These assertions interject issues wholly unrelated to the Chem Seps complaint to recover allegedly preferential transfers. Assuming arguendo that Chem Seps is the alter ego of Foster Wheeler, only the assets of the debtor, Chem Seps, are considered in determining whether it was insolvent when the transfer was made. 11 U.S.C.A. § 547(b)(3) (1979). Foster Wheeler has not filed a petition in bankruptcy and the value of its assets is not a factor with respect to the solvency or insolvency of Chem Seps.

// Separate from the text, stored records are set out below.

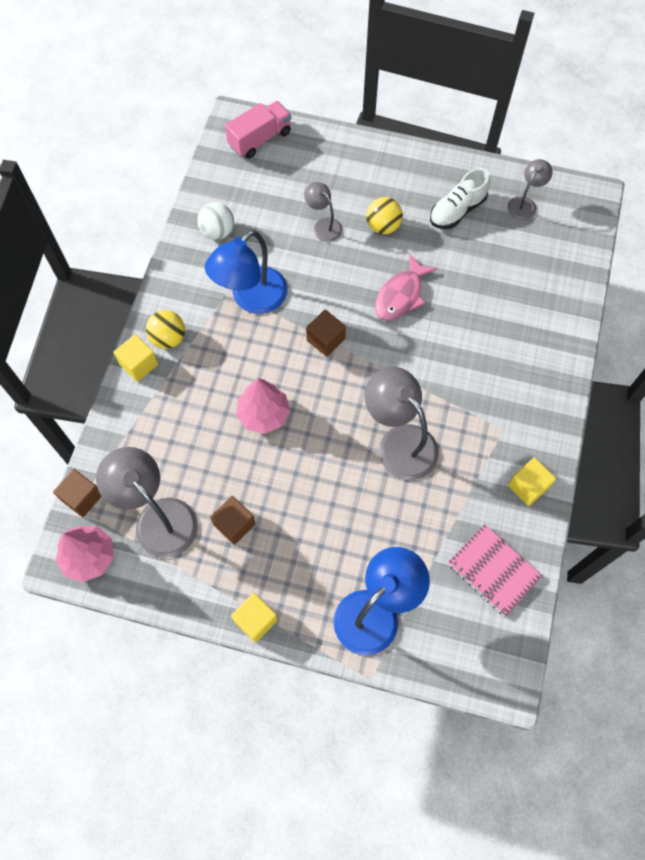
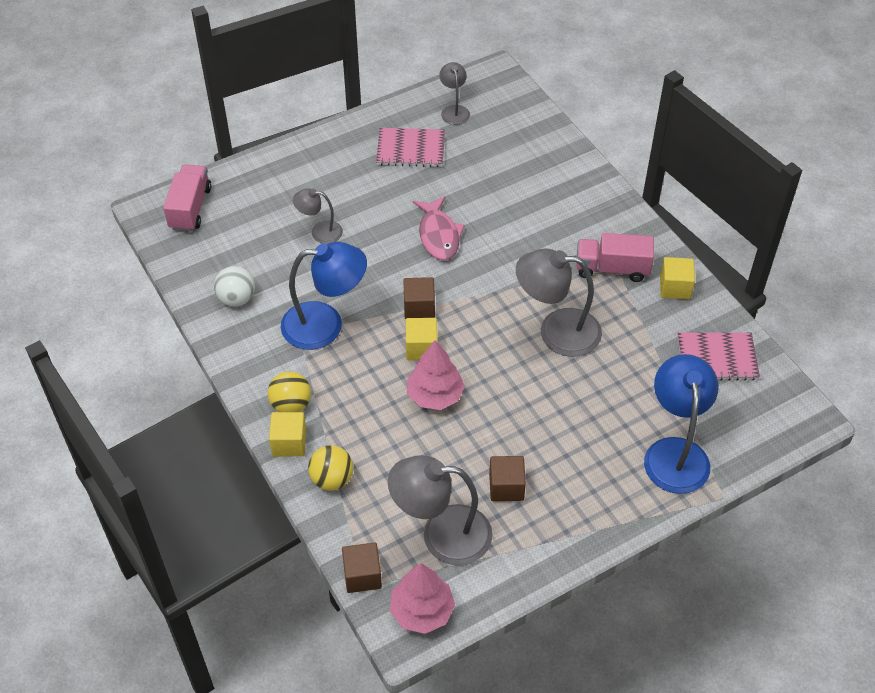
camera: 45 degrees left, 15 degrees down
blue lamp [205,230,288,314] -> blue lamp turned 90 degrees counterclockwise [281,242,367,350]
yellow cube [231,593,278,643] -> yellow cube moved to [406,318,437,360]
yellow ball [366,197,403,234] -> yellow ball moved to [308,445,353,491]
white shoe [430,168,490,229] -> pink notebook [376,128,445,167]
none -> pink truck [577,233,654,282]

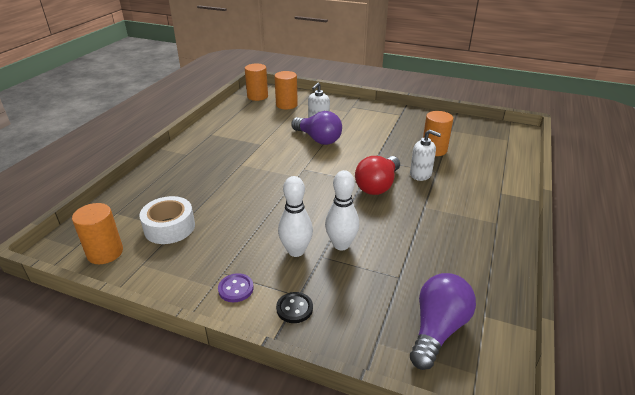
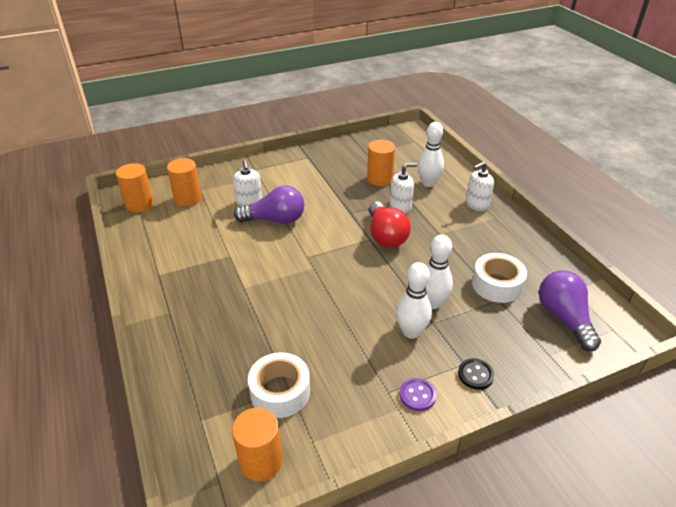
camera: 45 degrees left, 5 degrees up
none -> white bowling pin [418,122,444,187]
none -> white soap dispenser [466,162,494,211]
none -> white tape [472,253,527,303]

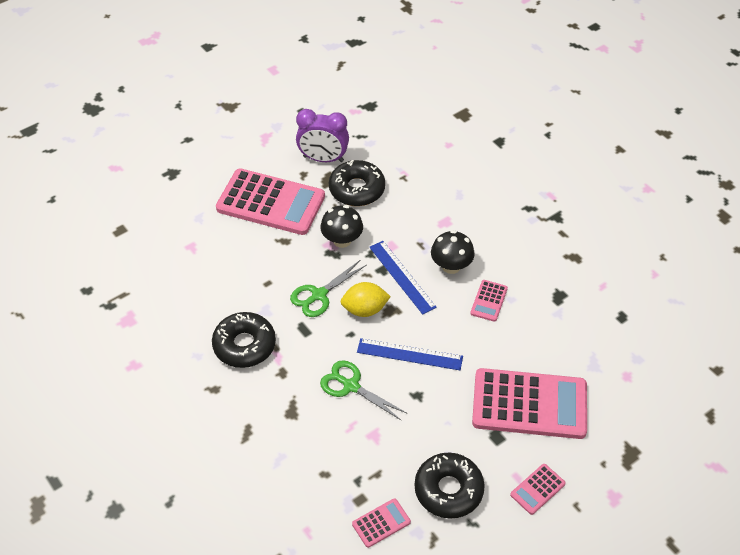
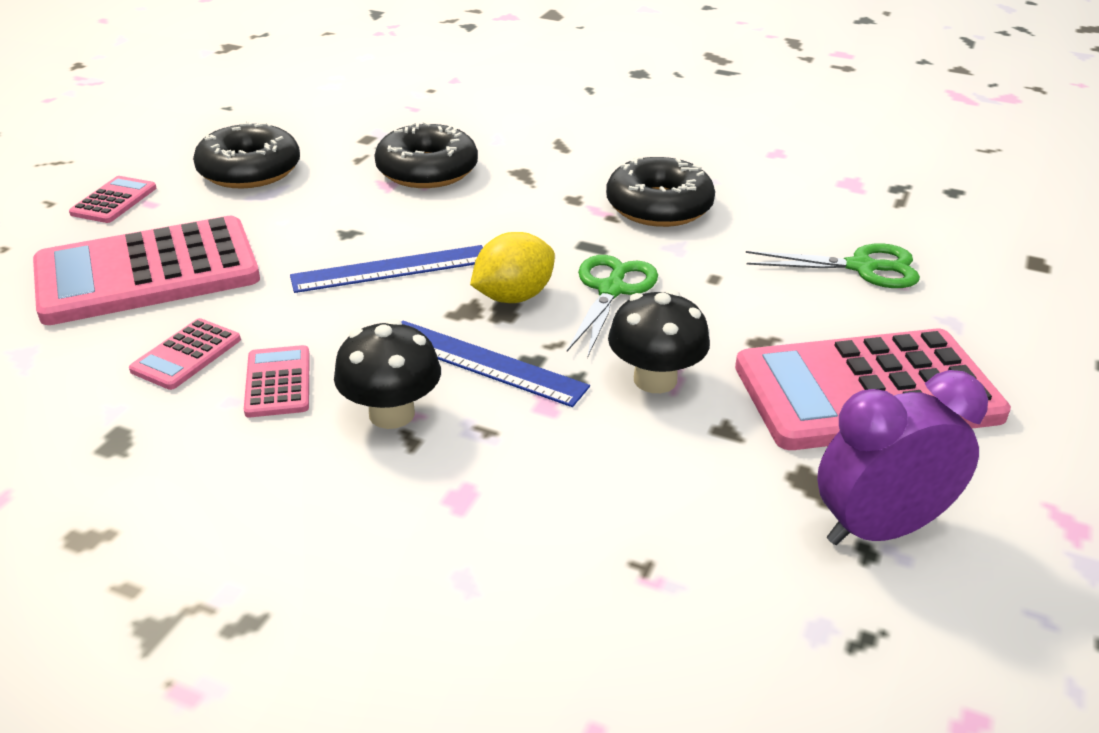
camera: 150 degrees right, 15 degrees down
green scissors [320,360,407,421] -> green scissors moved to [746,243,920,288]
black donut [329,160,385,206] -> black donut moved to [374,121,478,188]
pink calculator [352,498,411,548] -> pink calculator moved to [129,318,241,390]

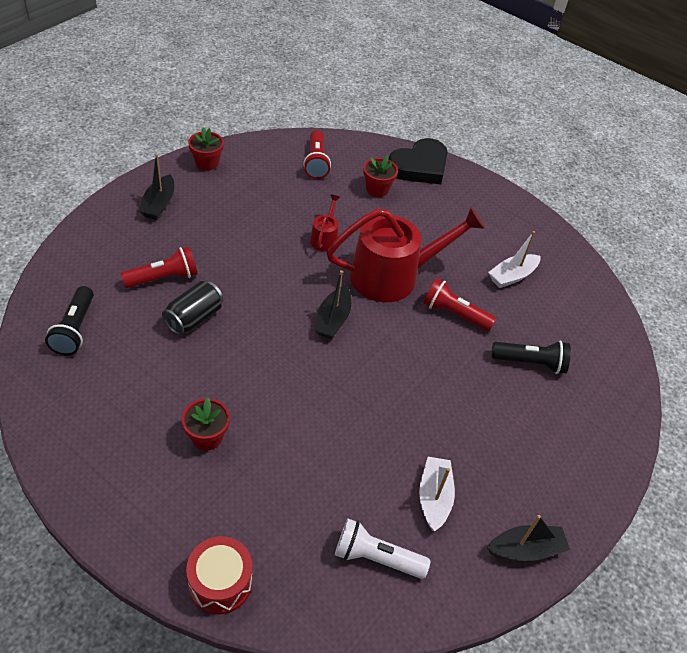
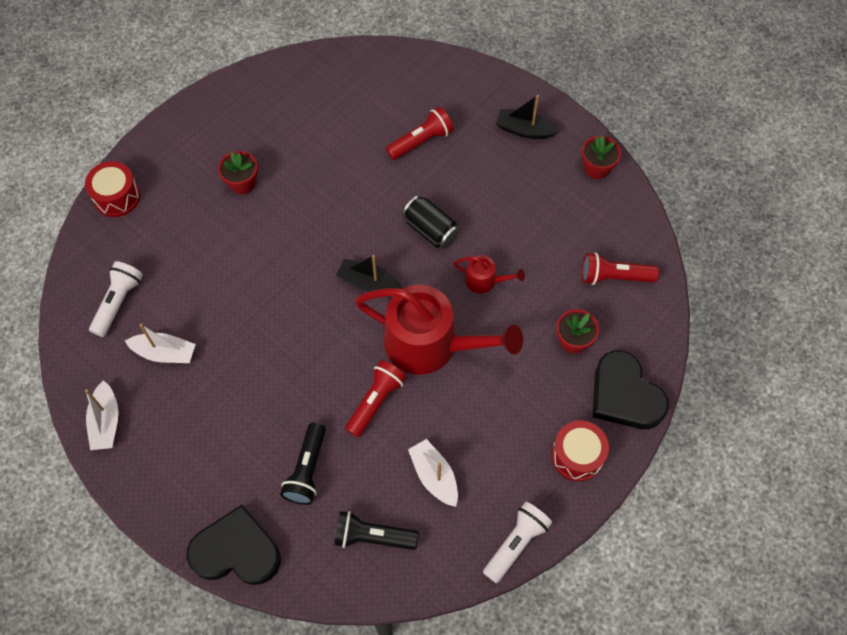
camera: 100 degrees right, 15 degrees up
black flashlight [45,286,94,356] -> black flashlight moved to [334,511,419,550]
red flashlight [120,246,198,288] -> red flashlight turned 105 degrees counterclockwise [386,107,454,160]
black can [162,281,223,335] -> black can moved to [402,195,460,249]
red watering can [326,206,485,302] -> red watering can turned 60 degrees counterclockwise [355,285,523,375]
black boat [487,515,570,561] -> white boat [85,380,119,450]
none -> black heart [187,505,281,585]
none -> white flashlight [483,502,552,583]
none -> red drum [551,420,609,481]

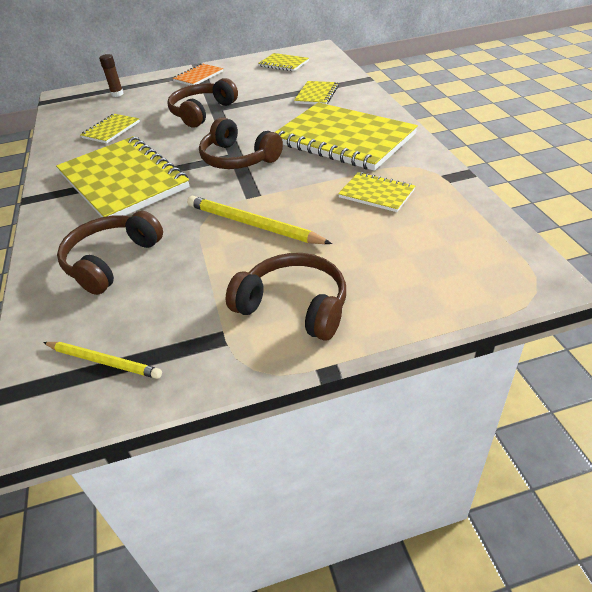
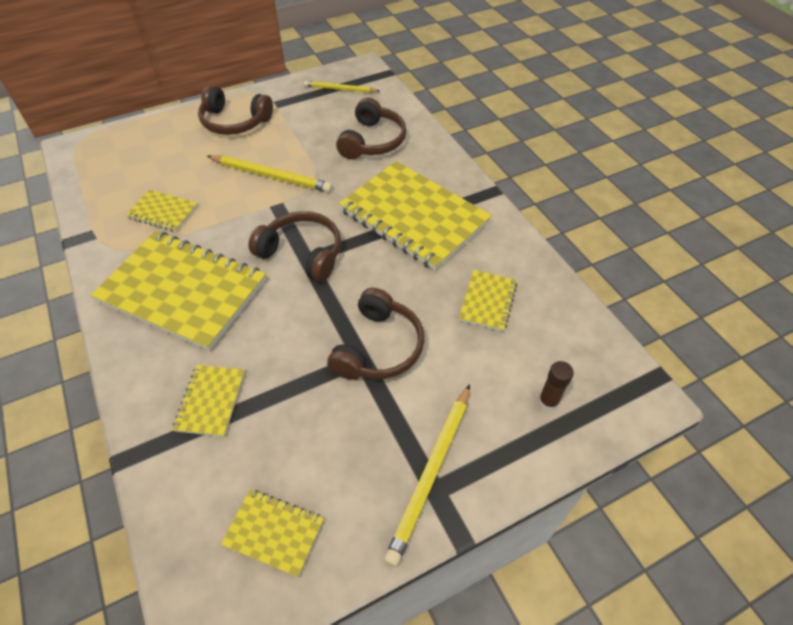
camera: 165 degrees right, 10 degrees up
orange notebook [173,63,223,85] -> yellow pencil [384,384,470,567]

Dow's claim against Foster Wheeler is essentially reduced to an action to recover on the basis of detrimental reliance or misrepresentation. It is not appropriate to adjudicate those questions in the instant preference action; such questions are immaterial *141 with respect to the claim asserted by Chem Seps. Additionally, permitting the third-party complaint to proceed to judgment would further delay trial of the claim of Chem Seps.[1]

The motions of Chem Seps and Foster Wheeler to strike Dow's third-party complaint against Foster Wheeler are GRANTED.

IT IS SO ORDERED.

NOTES

[1] Trial was originally scheduled for August 8, 1983, but was postponed at Dow's request. November 1, 1983, is the rescheduled date for trial.